(Courrier International 13/09/2011)
L'avocat français affirme avoir remis à Jacques Chirac et Dominique de Villepin des sacs de billets, venant notamment de Laurent Gbagbo. Mais Abidjan est loin d'en avoir tiré le profit escompté, constate avec aigreur le quotidien Le Nouveau Courrier, favorable à l'ex-président ivoirien.
Dans son interview [au Journal du Dimanche du 11 septembre] où il raconte par le menu les moeurs des dirigeants français en matière de gangstérisme d’Etat, Robert Bourgi évoque les 3 millions de dollars [2,2 millions d'euros] que [l'ancien] président Laurent Gbagbo aurait donnés à Jacques Chirac comme "contribution" à sa campagne électorale [celle de 2002 ; Robert Bourgi affirme avoir remis cette somme en mains propres à Dominique de Villepin, alors secrétaire général de l'Elysée]. Mais cette demi-révélation n’apprendra rien de fondamental aux personnes les mieux informées à Abidjan, qui ont toutes entendu parler de cette histoire.
Robert Bourgi ne raconte pas comment tout a commencé. Cet avocat, qui a connu Gbagbo lorsqu’ils enseignaient tous les deux à l’université d’Abidjan, au début des années 1980, avait commencé par sensibiliser le président nouvellement élu [en 2000], et qui avait déjà subi une tentative de coup d’Etat venant du Burkina Faso [en septembre 2002]. Lors d’un repas à la résidence présidentielle, il a expliqué, devant des convives médusés, qu’il fallait que Gbagbo soit "généreux" pour avoir la paix. Il a raconté cette pratique franco-africaine "traditionnelle", racontant ce que les autres chefs d’Etat africains, notamment Omar Bongo Ondimba [président du Gabon], faisaient. C’est ainsi que tout a commencé…

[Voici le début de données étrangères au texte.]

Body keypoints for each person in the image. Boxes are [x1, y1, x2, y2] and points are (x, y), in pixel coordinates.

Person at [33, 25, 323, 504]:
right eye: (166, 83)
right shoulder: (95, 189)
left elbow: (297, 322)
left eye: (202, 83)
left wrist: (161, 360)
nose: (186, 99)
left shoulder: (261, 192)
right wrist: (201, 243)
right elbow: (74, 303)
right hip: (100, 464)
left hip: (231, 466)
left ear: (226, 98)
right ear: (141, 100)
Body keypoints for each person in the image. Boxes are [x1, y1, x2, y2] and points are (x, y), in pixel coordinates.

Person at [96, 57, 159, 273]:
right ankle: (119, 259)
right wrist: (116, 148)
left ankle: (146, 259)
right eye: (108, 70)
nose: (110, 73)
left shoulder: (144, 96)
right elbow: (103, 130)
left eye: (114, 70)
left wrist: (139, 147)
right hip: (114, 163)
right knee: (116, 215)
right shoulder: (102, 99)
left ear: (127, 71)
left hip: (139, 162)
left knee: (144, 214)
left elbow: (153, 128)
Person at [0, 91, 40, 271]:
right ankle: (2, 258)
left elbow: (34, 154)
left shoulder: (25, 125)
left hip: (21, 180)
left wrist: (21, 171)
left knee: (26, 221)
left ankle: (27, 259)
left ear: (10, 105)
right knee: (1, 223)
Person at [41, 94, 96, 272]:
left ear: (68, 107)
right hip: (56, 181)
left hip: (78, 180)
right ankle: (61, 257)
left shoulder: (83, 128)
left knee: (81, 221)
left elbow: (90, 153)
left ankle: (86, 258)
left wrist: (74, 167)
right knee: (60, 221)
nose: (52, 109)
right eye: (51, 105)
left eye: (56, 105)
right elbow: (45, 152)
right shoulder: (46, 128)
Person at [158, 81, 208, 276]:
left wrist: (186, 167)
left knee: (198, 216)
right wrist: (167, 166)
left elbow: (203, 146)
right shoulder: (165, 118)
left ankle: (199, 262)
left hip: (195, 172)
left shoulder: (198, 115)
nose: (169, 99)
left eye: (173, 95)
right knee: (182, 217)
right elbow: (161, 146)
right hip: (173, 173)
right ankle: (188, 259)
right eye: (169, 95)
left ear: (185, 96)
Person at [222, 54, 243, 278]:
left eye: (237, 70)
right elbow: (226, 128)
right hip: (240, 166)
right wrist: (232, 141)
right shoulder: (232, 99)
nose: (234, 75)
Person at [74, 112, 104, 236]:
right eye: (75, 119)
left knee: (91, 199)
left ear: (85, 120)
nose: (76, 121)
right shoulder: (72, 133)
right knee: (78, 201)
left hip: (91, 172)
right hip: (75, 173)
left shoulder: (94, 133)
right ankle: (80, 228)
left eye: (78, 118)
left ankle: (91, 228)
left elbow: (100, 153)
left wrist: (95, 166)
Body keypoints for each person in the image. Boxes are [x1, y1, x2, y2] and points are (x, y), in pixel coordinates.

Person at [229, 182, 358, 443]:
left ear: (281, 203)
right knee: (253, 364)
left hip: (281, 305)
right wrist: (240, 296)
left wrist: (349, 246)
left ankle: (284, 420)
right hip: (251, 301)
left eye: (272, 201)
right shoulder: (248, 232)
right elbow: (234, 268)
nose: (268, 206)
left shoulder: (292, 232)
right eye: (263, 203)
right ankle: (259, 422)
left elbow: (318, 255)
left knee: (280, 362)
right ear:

En réalité, les révélations de Robert Bourgi n’en sont pas, vues d’Abidjan. Toussaint Alain, conseiller en communication de Laurent Gbagbo pour l’Europe, avait déjà levé le lièvre. Dans l’édition du Figaro du 7 février 2003, il avait mis Villepin en garde, dans le "feu" de Linas-Marcoussis et de la conférence de Kléber [une allusion aux accords de Kléber, signés en janvier 2003 à Linas-Marcoussis; les parties ivoiriennes avaient été invitées près de Paris pour négocier une issue à la guerre qui opposait alors les forces pro-Gbagbo et la rébellion]. "Villepin devrait se méfier. Les dessous des relations franco-ivoiriennes, notamment à l’époque où il était secrétaire général de l’Elysée, ne sont pas toujours très reluisants. Nous sommes un peu étonnés qu’après toutes les largesses dont la Côte d’Ivoire a fait preuve à l’égard de l’Elysée, Monsieur de Villepin se comporte ainsi. Nous aussi, nous avons des dossiers", avait-il lâché. De son côté, Mamadou Koulibaly [l'ancien numéro 2 du régime de Laurent Gbagbo, qui a confirmé la remise de 3 millions de dollars à Dominique de Villepin] avait raconté, lors de rencontres politiques, le "harcèlement" auquel le clan Chirac avait soumis les autorités ivoiriennes de l’époque pour qu’elles paient leur obole françafricaine. Il vient de récidiver dans une déclaration à l’AFP. "J’ai dit au président [Gbagbo] que nous étions un pays pauvre et que nous n’avions pas d’argent à financer des élections d’hommes politiques des pays riches", se souvient-il, rappelant que Robert Bourgi avait évoqué les vertus de la "générosité".
Toutes ces "largesses forcées" n’ont pas été très rentables pour Gbagbo, en tout cas. Cinq mois après la présidentielle de 2002, Jacques Chirac, Dominique de Villepin, Omar Bongo le "Parrain" et [le président burkinabé] Blaise Compaoré – qui envoyait ses sous à l’intérieur de djembés, puisque Villepin a des goûts "culturels" [toujours selon le récit de Robert Bourgi] – parrainaient la rébellion qui devait balafrer la Côte d’Ivoire pendant neuf longues années.